Тут же разбили шатер. Всю ночь бабушка разговаривала без умолку, путая воспоминания с пророчествами. Она проспала дольше, чем обычно, и проснулась, ублаженная шумом моря. Однако во время купания она снова начала предсказывать будущее, и ее лихорадочные пророчества напоминали бред сомнамбулы.
— Ты станешь великой госпожой, — обратилась она к Эрендире. — Родоначальницей, которую боготворят те, кому она покровительствует, и почитают высшие власти. Капитаны будут слать тебе открытки со всех концов света.
Эрендира не слышала бабушку. Теплая вода с запахом душицы текла в ванну по трубе, выведенной наружу. Эрендира, с непроницаемым лицом, затаив дыхание, черпала воду полой тыквой и лила на бабушку, намыливая ее свободной рукой.
— Слава твоего дома, передаваемая из уст в уста, облетит землю от антильских границ до королевств Голландских, — вещала бабушка. — Твой дом станет важнее президентского дворца, потому что в нем будут обсуждаться государственные дела и решаться судьбы нации.
В этот момент вода перестала течь. Эрендира вышла из палатки узнать, что случилось, и увидела, что ответственный за воду индеец рубит дрова в кухне.
— Кончилась вода, — сказал индеец. — Надо остудить еще.
Эрендира подошла к очагу, над которым висел котел с кипятком и плававшими в нем ароматными листьями. Обернув руки тряпкой, она приподняла котел и убедилась, что может справиться с ним без помощи индейца.
— Иди, — сказала Эрендира. — Я сама налью воду.
Она подождала, пока индеец уйдет, и, сняв с огня бурлящий котел, с большим трудом поднесла его к трубе и уже собиралась вылить смертоносную жидкость в водопровод, как вдруг из шатра донесся бабушкин голос:
— Эрендира!
Бабушка как будто увидела ее. Напуганной криком внучке в последний момент стало стыдно.
— Иду, иду, бабушка, — ответила она. — Вода еще не остыла.

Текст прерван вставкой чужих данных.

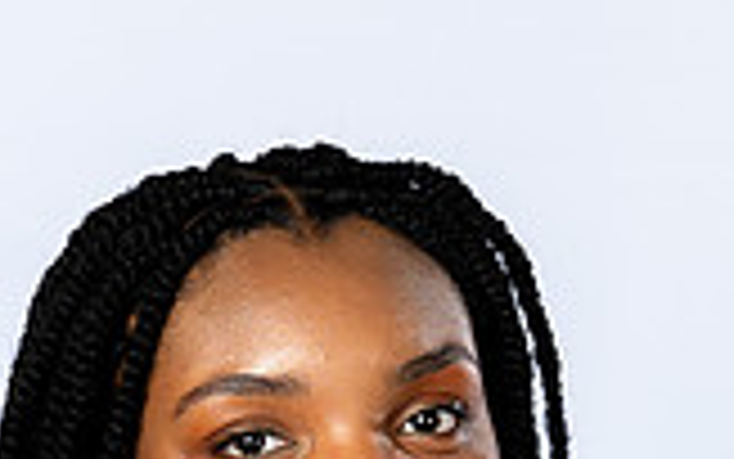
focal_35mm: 254
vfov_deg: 5.1
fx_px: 5083
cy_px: 1004
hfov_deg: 8.3
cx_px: 395
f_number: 5.6
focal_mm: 60
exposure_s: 1/250
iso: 250
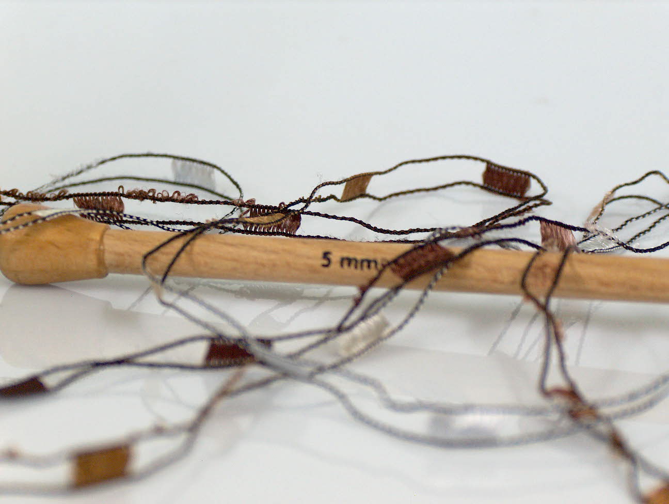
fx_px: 2245
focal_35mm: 116
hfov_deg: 16.9
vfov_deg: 12.8
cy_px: 252
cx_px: 334
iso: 200
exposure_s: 1/13.6
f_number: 3
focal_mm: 23.76
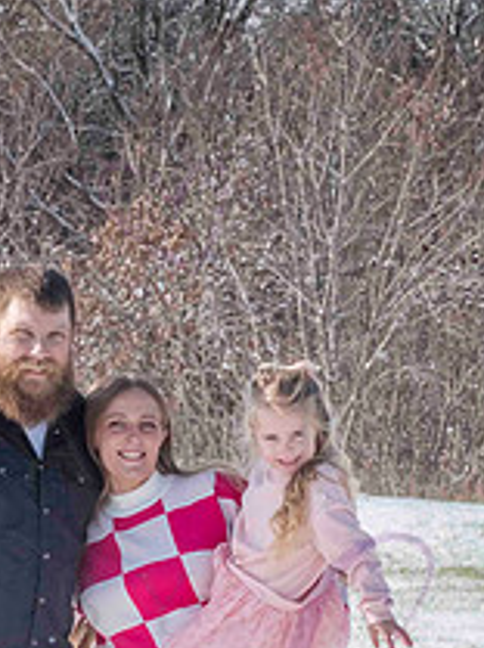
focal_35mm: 246
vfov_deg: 8.0
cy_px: 597
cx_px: 180
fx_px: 4600
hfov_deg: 6.0
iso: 640
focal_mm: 92
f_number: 14
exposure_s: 1/1000
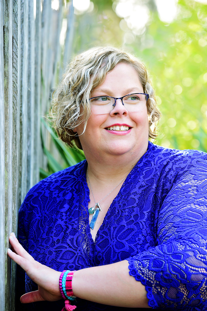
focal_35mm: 200
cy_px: 156
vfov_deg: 10.3
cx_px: 104
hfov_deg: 6.9
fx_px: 1723
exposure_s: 1/100
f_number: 5
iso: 400
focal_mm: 200
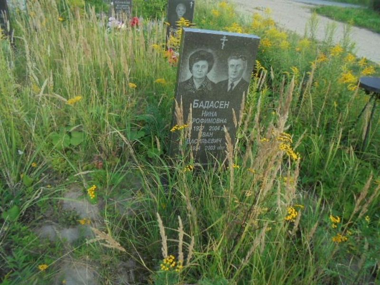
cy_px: 142
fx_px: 285
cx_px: 190
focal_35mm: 26
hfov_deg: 67.3
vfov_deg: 53.1
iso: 100
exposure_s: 1/320
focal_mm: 4.6
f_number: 3.5
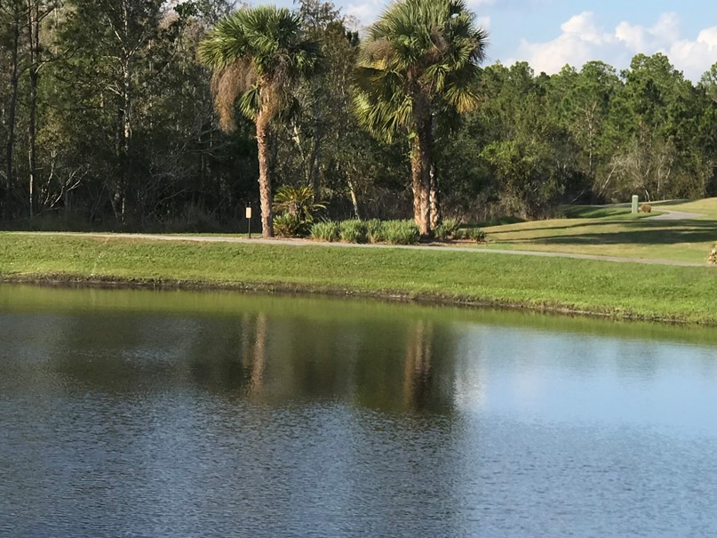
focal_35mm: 113
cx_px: 569
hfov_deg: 17.3
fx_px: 2340
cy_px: 235
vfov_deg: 13.1
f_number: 2.8
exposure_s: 1/577
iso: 20
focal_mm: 6.6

В ту ночь мысли долго не давали ей уснуть, а бабушка, одетая в золотой жилет, пела во сне. Эрендира со своей постели пристально глядела на нее сквозь темноту немигающими глазами кошки. Потом легла на спину, широко раскрыв глаза, со скрещенными, как у утопленника, руками, и, собрав всю свою скрытую силу, беззвучно позвала:
— Улисс!
В тот же миг в доме на апельсиновой плантации Улисс проснулся. Он услышал голос Эрендиры так ясно, что сначала обшарил взглядом полутемную комнату. Подумав мгновение, Улисс скатал свою одежду, взял башмаки и вышел из спальни. Он проходил по террасе, как вдруг услышал голос отца:
— Куда ты собрался?
Улисс увидел его фигуру, освещенную луной.
— В мир, — ответил он.
— На этот раз я тебя не держу, — сказал голландец. — Но предупреждаю, что, куда бы ты ни пошел, всюду тебя будет преследовать отцовское проклятие.
— Пусть так, — сказал Улисс.
Удивленный и отчасти даже гордый решимостью сына, голландец проводил его через залитый луной апельсиновый сад взглядом, в котором мало-помалу начала светиться улыбка. Жена стояла за его спиной и была, по обыкновению, прекрасна. Когда Улисс закрыл ворота, голландец произнес:
— Он еще вернется, хлебнув в жизни горя, и раньше, чем ты думаешь.
— Ты ничего не понимаешь, — вздохнула жена. — Он никогда не вернется.
В этот раз Улиссу уже не надо было спрашивать дорогу к Эрендире. Он пересек пустыню, прячась в попутных машинах, воруя на хлеб и пристанище, а часто воруя просто так, чтобы насладиться риском, и наконец отыскал шатер в приморской деревушке, из которой были различимы стеклянные здания озаренного огнями города и где слышны были прощальные гудки ночных пароходов, бравших курс на остров Аруба. Эрендира спала, прикованная к кровати, сохраняя позу утопленника, увлекаемого течением. Улисс долго смотрел на нее, не будя, но так пристально, что Эрендира проснулась. Тогда они стали целоваться в темноте, неторопливо лаская друг друга, раздеваясь до изнеможения медленно — и все это с молчаливой нежностью и затаенным счастьем, более чем когда-либо похожими на любовь.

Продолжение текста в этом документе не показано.